Putting Book Scans PDFs in Scrapbox 2019
2019-10-08
Upload to Gyazo Pro via script after disassembling into images
It takes time, so we get OCR data after a while.
Scanning results from ScanSnap are retrieved in pdfimages. If it's a cut-and-scan PDF, that's OK.
PDFs of slides, etc. are not acceptable.
Locally, folders are cut and stored with MD5 hash.
Sync it to AWS.
That's very kindly written.
Deletion on hand does not delete anything on S3.
Sync to AWS is not really required.
Because I'm sending the contents of the FILE to gyazo.
Use pdftocairo since slides cannot be converted to images with pdfimeges $ pdftocairo -r 200 -f 0 -jpeg <pdf> pages
Multiple PDFs are now combined into a single JSON
pdfstojson.rb calls makejson.rb
I looked into how to do it in Python, but I was able to achieve it by using makejson.rb as a child process.

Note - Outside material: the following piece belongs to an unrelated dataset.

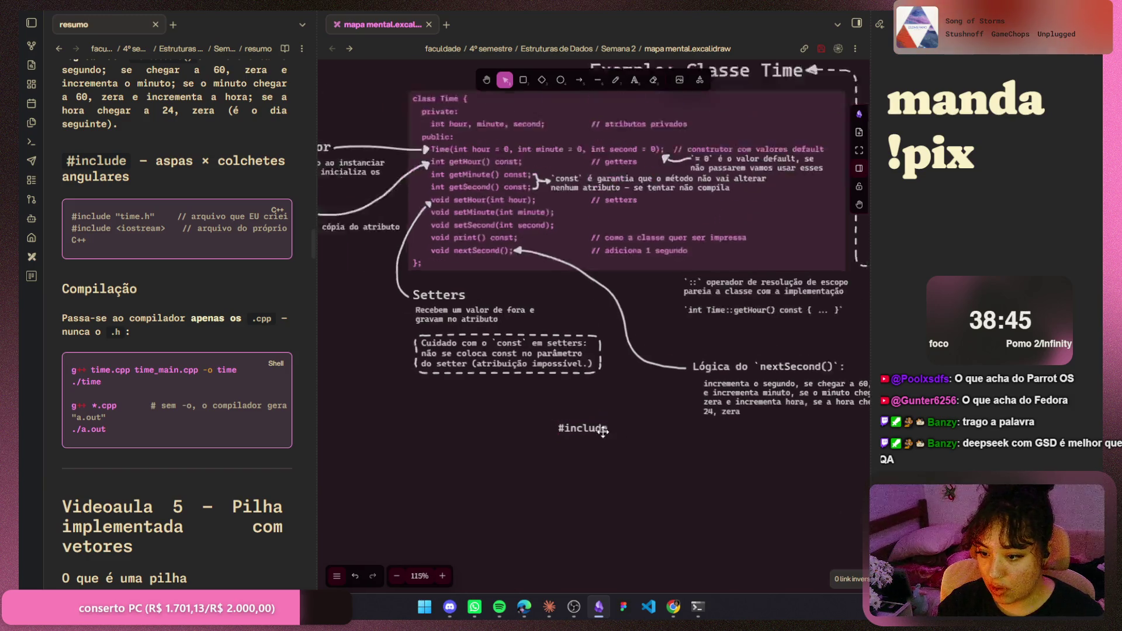
{"action": "scroll", "coordinate": [593, 428], "scroll_direction": "up", "scroll_amount": 5}
{"action": "scroll", "coordinate": [606, 379], "scroll_direction": "up", "scroll_amount": 1}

Download and add the OCR results from Gyazo a while after the JSON is ready.
---
This page is auto-translated from /nishio/書籍スキャンPDFをScrapboxに置く2019 using DeepL. If you looks something interesting but the auto-translated English is not good enough to understand it, feel free to let me know at @nishio_en. I'm very happy to spread my thought to non-Japanese readers.